### Data extract:

•••••

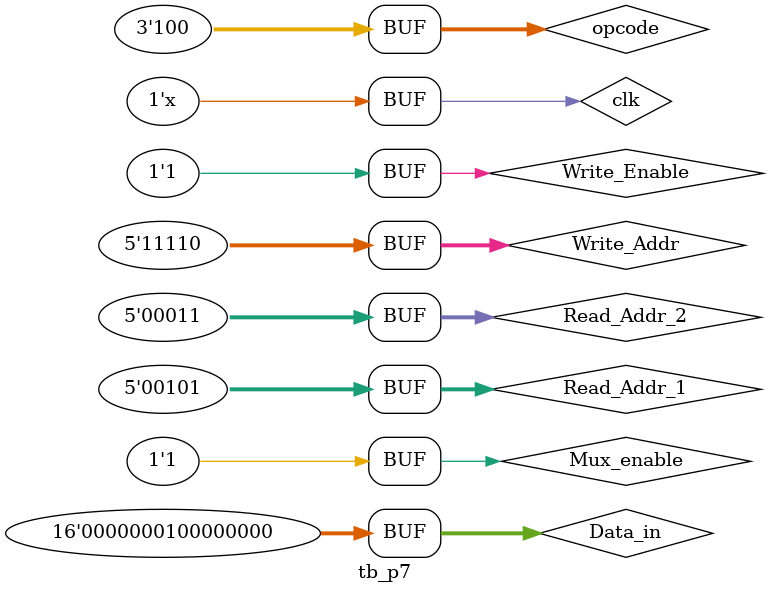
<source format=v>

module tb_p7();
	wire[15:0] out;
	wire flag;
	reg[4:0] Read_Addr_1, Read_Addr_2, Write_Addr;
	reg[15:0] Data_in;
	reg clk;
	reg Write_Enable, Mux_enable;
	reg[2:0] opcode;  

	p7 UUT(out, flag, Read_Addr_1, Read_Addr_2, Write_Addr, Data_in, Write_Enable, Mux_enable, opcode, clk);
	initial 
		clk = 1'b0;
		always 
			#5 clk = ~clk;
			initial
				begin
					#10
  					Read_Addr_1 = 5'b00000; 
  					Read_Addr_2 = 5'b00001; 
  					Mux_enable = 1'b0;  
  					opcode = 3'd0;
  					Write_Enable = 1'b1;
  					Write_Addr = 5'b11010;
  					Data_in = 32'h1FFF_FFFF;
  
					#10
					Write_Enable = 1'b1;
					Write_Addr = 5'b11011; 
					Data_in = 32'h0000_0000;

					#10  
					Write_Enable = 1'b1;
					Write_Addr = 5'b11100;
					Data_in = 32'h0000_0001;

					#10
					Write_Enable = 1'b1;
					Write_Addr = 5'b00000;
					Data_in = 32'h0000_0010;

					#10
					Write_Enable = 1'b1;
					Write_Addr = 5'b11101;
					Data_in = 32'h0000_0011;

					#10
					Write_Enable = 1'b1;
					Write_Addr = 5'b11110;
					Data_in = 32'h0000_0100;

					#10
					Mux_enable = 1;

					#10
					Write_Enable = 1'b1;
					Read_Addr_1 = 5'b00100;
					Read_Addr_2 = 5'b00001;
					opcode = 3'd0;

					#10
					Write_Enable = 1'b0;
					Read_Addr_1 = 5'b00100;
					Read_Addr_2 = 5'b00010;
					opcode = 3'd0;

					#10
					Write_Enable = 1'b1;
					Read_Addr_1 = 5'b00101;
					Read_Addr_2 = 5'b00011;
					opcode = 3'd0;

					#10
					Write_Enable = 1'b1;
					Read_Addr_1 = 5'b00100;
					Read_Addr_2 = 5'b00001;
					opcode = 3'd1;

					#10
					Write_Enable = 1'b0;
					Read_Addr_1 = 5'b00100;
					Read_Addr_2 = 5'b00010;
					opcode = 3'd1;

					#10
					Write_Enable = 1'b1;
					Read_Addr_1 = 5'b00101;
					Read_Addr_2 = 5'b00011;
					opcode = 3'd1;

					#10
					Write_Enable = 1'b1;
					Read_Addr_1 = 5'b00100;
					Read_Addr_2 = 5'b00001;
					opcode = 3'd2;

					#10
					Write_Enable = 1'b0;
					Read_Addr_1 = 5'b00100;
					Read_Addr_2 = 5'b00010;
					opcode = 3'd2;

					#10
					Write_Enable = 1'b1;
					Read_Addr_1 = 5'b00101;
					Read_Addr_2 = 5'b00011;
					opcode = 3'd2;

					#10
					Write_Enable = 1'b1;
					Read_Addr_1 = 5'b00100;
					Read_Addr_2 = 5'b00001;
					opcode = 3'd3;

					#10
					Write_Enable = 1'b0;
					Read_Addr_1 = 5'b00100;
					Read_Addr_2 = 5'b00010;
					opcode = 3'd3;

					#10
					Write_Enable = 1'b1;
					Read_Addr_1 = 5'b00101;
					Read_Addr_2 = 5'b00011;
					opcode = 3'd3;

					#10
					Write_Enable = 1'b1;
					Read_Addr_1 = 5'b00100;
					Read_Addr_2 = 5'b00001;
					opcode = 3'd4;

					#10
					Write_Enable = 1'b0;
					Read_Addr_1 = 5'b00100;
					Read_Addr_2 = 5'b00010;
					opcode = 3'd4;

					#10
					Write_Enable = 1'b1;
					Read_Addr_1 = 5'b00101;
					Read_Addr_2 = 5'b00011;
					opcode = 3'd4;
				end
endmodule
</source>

•••••

### Request:
Every line in the data above that contains "flag" needs to be copied.

### Result of the task:
	wire flag;
	p7 UUT(out, flag, Read_Addr_1, Read_Addr_2, Write_Addr, Data_in, Write_Enable, Mux_enable, opcode, clk);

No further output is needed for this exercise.